=== Begin Enclosure ===

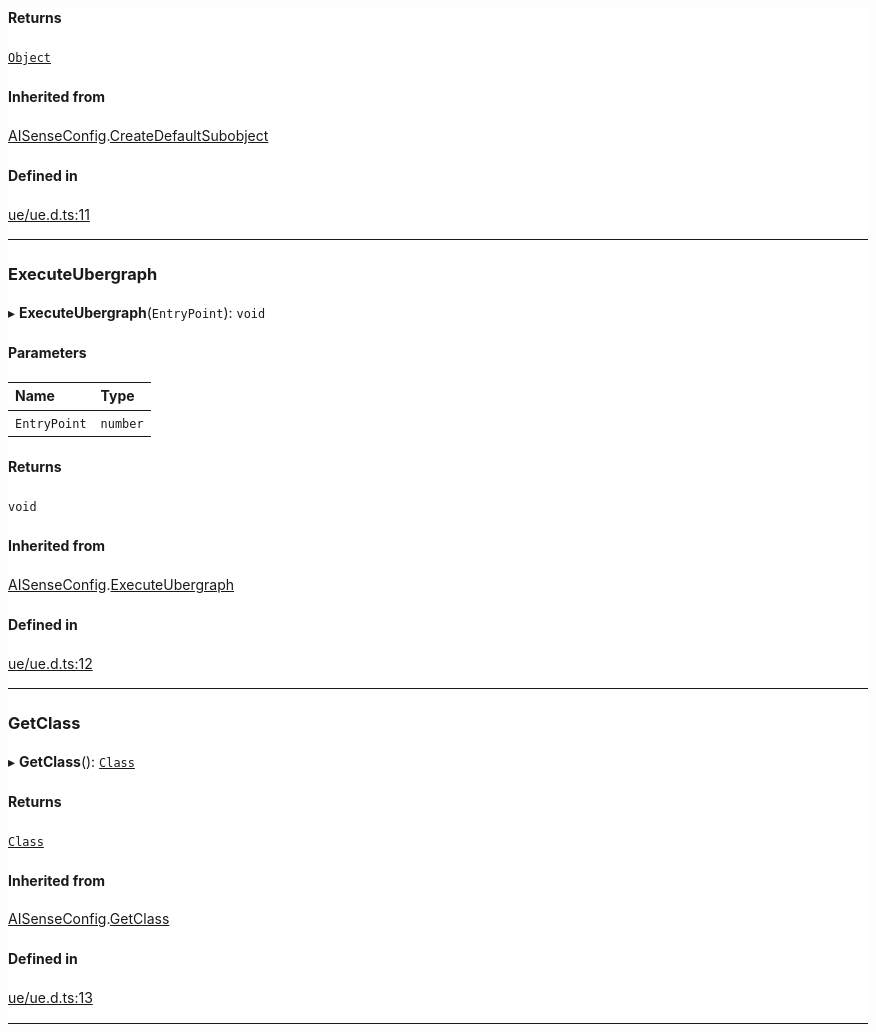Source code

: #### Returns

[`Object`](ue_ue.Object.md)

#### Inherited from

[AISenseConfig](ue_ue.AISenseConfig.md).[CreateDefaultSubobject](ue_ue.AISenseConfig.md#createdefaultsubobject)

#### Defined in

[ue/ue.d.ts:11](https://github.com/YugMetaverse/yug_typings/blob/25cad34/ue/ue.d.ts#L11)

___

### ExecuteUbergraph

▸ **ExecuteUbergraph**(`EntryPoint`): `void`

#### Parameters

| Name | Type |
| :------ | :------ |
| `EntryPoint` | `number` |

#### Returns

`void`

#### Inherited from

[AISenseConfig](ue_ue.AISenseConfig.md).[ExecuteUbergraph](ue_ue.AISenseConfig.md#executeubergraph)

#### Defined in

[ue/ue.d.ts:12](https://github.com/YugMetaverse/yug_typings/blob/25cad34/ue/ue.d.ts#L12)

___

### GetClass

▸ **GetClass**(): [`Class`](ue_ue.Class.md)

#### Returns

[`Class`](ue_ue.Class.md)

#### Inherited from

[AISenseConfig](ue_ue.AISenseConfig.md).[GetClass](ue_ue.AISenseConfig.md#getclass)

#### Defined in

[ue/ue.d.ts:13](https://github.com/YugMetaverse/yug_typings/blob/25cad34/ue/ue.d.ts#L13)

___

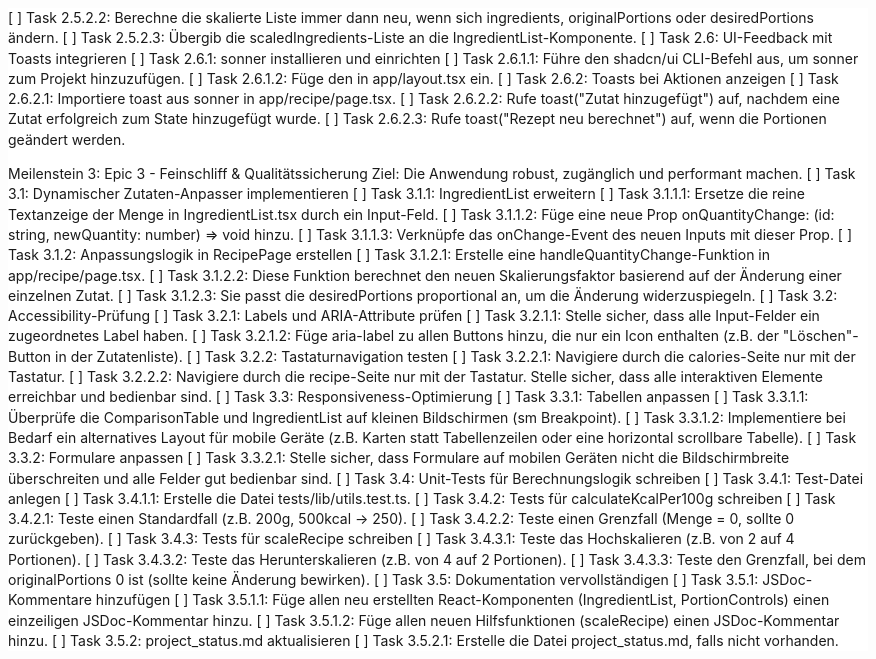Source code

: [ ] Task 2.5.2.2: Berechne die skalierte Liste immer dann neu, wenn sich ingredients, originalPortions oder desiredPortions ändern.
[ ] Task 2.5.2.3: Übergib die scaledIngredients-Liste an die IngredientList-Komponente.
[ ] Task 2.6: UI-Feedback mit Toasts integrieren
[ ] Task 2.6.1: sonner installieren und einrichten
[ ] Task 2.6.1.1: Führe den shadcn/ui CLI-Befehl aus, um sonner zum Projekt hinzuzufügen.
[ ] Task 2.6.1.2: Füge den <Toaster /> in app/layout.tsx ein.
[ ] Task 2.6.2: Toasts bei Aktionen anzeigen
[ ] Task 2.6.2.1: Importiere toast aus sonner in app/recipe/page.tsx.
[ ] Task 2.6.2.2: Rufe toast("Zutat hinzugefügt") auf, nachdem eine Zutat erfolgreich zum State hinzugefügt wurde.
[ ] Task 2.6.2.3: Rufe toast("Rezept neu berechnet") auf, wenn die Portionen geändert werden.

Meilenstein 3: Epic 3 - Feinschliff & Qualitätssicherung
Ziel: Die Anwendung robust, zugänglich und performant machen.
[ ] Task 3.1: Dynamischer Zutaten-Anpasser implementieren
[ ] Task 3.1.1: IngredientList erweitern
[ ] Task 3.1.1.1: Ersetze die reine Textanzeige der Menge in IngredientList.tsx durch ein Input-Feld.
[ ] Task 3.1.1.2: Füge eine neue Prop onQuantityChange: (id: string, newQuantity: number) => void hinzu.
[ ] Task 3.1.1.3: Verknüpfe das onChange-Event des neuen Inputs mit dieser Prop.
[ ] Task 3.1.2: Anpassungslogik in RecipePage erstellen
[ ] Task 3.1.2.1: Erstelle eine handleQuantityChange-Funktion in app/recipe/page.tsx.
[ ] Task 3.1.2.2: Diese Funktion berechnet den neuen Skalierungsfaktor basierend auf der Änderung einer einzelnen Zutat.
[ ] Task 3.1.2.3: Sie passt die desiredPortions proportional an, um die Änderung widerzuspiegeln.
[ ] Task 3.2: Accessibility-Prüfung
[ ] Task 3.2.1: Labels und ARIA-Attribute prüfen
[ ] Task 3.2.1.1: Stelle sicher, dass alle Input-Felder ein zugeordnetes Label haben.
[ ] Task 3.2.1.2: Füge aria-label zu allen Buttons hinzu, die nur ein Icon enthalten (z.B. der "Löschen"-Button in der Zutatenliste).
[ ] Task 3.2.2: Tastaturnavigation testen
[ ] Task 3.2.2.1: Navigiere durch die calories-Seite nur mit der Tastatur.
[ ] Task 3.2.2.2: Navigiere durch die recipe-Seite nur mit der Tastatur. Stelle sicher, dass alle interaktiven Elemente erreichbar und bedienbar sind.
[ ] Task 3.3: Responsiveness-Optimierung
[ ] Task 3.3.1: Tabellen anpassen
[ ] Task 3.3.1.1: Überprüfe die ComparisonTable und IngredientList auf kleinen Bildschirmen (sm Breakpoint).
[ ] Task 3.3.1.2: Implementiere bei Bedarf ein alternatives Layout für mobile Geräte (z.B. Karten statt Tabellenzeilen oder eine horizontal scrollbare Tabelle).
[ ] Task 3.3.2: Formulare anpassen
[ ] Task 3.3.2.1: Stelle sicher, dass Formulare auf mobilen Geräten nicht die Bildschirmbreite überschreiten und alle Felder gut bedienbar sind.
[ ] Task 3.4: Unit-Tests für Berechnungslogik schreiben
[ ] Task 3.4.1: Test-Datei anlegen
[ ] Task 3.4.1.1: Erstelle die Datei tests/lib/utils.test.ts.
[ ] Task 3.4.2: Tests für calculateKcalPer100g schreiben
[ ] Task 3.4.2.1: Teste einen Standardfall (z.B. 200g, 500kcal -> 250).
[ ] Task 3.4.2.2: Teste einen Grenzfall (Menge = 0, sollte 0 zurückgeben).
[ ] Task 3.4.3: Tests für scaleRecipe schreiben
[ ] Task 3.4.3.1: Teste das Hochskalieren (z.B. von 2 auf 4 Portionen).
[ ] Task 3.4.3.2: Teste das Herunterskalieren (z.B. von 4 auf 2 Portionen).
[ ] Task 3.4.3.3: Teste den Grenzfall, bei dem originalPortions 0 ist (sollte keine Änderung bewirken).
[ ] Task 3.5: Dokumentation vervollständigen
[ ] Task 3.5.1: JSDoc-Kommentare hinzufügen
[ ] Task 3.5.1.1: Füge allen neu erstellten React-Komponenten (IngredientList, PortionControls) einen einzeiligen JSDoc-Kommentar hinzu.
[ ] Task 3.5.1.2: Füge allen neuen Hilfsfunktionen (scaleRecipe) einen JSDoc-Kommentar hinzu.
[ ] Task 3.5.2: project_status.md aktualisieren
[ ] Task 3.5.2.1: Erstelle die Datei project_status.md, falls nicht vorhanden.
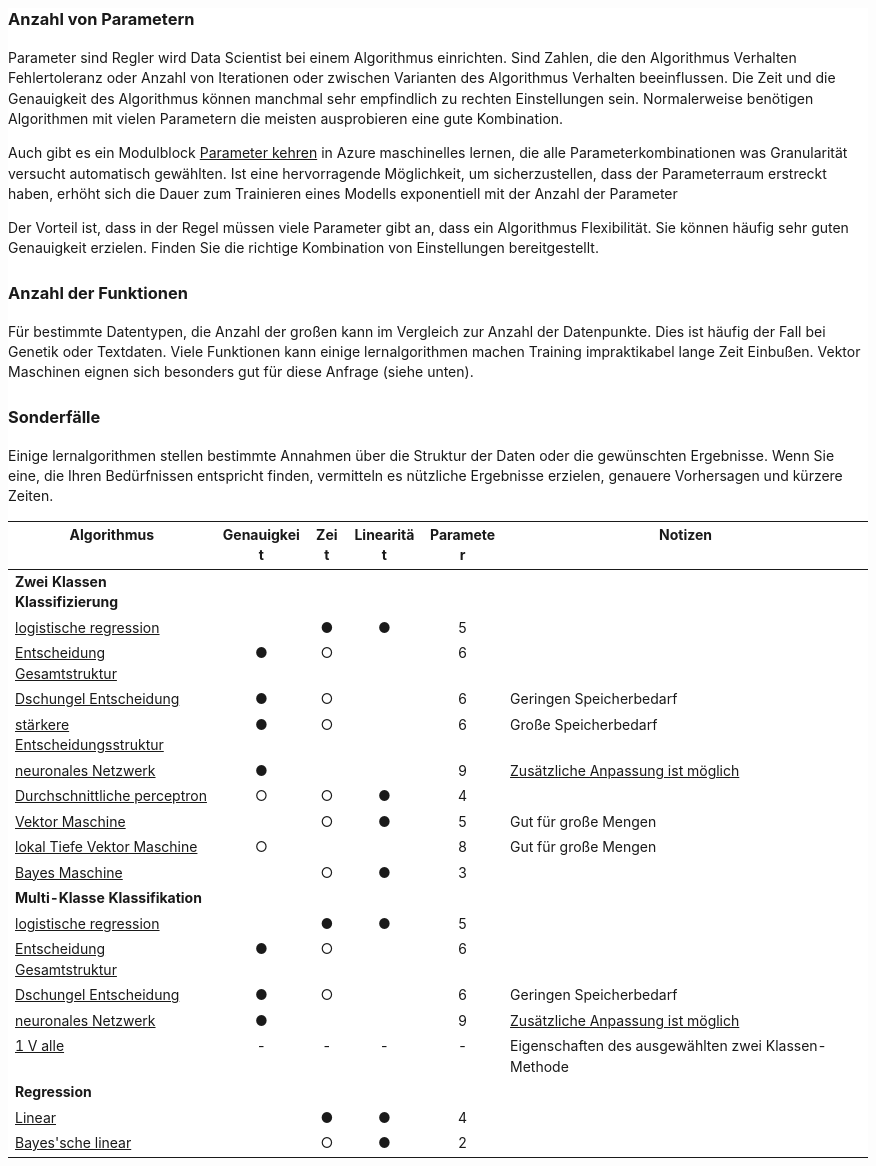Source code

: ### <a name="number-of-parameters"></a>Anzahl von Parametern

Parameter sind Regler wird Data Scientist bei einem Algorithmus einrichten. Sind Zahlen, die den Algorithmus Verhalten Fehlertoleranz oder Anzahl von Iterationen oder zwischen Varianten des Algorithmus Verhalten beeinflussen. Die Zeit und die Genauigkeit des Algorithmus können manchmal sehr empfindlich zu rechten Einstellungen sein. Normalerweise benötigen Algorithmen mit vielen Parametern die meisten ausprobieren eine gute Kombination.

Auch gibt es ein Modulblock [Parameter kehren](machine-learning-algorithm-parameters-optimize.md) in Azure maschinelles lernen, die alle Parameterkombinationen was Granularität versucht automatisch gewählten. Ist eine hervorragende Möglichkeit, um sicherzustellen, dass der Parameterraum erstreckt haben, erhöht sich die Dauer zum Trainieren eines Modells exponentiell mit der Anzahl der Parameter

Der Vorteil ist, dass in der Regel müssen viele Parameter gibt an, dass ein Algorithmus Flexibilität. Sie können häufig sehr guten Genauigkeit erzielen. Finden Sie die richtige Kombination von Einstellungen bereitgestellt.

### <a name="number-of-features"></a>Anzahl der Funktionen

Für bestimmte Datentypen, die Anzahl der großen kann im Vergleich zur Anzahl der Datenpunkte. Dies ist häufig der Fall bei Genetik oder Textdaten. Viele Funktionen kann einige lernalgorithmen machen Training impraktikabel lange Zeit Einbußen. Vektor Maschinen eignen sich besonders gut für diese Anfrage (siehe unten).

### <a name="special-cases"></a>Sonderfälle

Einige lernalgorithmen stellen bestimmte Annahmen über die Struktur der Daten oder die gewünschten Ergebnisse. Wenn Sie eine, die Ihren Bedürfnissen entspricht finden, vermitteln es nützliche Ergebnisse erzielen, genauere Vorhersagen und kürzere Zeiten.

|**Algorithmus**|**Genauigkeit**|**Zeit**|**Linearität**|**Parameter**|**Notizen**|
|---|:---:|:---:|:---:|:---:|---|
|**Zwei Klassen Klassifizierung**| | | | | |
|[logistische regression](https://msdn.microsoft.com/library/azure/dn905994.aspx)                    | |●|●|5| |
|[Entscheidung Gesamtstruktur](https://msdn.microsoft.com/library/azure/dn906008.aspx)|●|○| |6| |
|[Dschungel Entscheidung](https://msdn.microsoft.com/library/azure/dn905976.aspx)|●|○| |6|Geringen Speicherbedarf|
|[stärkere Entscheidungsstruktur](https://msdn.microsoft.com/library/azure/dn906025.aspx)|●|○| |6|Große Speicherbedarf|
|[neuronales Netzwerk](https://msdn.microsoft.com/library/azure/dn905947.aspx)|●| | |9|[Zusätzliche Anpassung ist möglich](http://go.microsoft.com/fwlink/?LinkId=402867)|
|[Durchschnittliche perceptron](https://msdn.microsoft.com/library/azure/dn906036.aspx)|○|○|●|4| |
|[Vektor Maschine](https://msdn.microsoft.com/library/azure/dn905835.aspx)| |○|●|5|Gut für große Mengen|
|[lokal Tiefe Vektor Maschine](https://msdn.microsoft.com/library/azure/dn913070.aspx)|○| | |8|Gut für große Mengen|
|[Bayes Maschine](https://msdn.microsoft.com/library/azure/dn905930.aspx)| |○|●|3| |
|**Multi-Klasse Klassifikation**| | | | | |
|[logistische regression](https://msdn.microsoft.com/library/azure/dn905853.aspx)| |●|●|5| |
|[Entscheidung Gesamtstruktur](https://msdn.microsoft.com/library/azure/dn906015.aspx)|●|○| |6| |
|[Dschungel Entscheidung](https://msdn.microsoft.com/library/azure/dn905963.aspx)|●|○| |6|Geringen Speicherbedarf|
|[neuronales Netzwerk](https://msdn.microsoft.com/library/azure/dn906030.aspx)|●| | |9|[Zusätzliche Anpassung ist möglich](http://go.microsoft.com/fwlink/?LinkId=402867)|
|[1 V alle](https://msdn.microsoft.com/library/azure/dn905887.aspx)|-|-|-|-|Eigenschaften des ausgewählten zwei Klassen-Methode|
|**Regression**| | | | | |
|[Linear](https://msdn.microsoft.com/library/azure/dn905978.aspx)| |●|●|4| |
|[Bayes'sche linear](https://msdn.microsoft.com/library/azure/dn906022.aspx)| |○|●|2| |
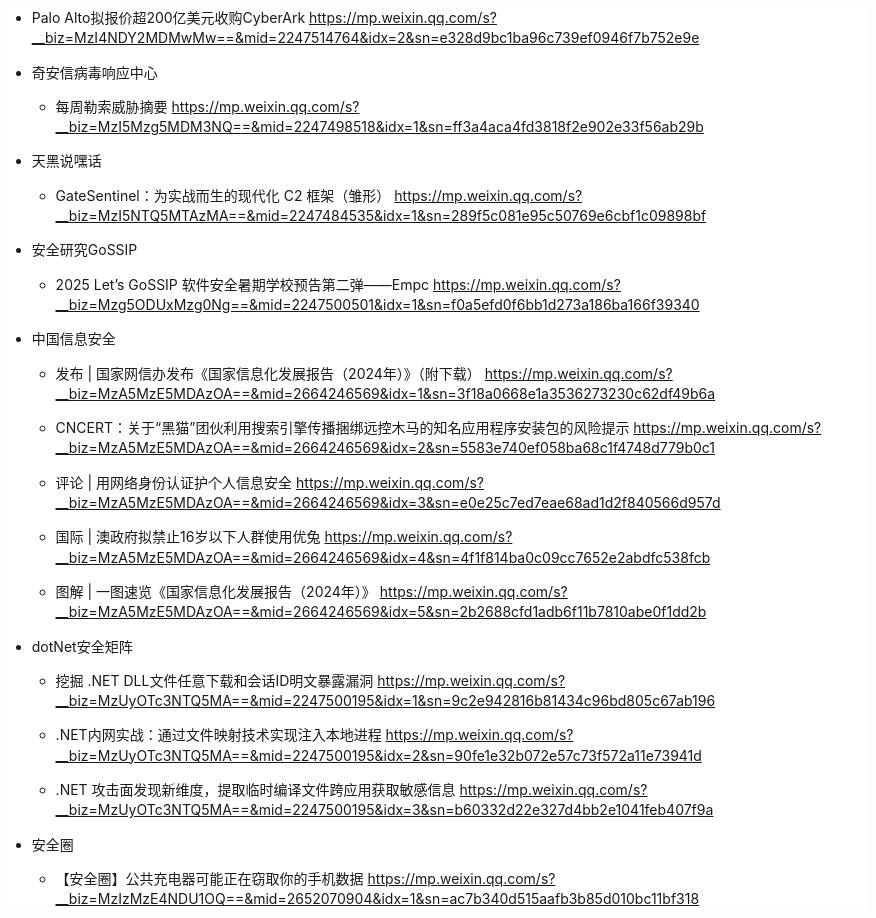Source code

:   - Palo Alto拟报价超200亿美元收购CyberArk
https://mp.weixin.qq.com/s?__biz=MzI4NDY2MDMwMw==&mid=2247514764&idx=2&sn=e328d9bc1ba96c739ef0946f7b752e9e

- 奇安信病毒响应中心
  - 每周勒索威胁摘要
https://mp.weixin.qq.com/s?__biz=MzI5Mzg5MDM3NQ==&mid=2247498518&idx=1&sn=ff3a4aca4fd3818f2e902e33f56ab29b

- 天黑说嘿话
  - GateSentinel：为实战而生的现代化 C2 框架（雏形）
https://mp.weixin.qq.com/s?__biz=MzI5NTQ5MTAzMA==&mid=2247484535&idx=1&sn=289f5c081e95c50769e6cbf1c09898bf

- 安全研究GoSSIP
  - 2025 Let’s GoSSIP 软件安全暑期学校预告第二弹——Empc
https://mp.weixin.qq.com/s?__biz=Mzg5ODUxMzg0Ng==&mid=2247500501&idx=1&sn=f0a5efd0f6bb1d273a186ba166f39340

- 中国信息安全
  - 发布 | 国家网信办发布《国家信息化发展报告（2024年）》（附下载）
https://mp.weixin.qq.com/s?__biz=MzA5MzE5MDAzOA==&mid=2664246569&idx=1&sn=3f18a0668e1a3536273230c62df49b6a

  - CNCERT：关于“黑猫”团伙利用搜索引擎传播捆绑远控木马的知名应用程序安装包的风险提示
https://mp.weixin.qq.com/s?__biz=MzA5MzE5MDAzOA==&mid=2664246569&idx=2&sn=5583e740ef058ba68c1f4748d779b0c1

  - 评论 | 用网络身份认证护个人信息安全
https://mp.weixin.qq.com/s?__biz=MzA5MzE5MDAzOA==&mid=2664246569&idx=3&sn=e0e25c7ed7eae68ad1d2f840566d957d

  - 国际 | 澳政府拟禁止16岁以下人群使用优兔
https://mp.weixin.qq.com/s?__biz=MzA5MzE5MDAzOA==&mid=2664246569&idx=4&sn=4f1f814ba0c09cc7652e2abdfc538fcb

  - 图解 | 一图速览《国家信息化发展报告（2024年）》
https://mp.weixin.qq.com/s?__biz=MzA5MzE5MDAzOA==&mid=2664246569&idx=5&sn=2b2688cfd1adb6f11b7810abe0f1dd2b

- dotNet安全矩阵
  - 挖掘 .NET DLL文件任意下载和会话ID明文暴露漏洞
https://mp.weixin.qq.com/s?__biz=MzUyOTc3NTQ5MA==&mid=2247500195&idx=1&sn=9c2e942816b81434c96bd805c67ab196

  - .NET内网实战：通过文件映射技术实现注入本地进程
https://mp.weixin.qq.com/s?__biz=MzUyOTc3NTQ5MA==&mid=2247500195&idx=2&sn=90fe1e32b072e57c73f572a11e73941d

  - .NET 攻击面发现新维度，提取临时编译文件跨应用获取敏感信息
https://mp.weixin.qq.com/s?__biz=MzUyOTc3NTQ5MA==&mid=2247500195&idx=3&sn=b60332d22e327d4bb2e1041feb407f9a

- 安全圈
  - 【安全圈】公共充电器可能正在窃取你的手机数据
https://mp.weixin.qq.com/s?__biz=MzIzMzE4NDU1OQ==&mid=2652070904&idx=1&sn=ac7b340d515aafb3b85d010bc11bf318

=== End Enclosure ===

● **Task to carry out**:
Express the lines from the start of the records through the line containing "#### Parameters" as a Markdown table with the columns "Number" and "Text", one row per line and blank lines omitted. Leave out the pictures.

● **Output below**:
| Number | Text |
|---|---|
| 1 | Source code |
| 2 | : #### Returns |
| 3 | [`Object`](ue_ue.Object.md) |
| 4 | #### Inherited from |
| 5 | [AISenseConfig](ue_ue.AISenseConfig.md).[CreateDefaultSubobject](ue_ue.AISenseConfig.md#createdefaultsubobject) |
| 6 | #### Defined in |
| 7 | [ue/ue.d.ts:11](https://github.com/YugMetaverse/yug_typings/blob/25cad34/ue/ue.d.ts#L11) |
| 8 | ___ |
| 9 | ### ExecuteUbergraph |
| 10 | ▸ **ExecuteUbergraph**(`EntryPoint`): `void` |
| 11 | #### Parameters |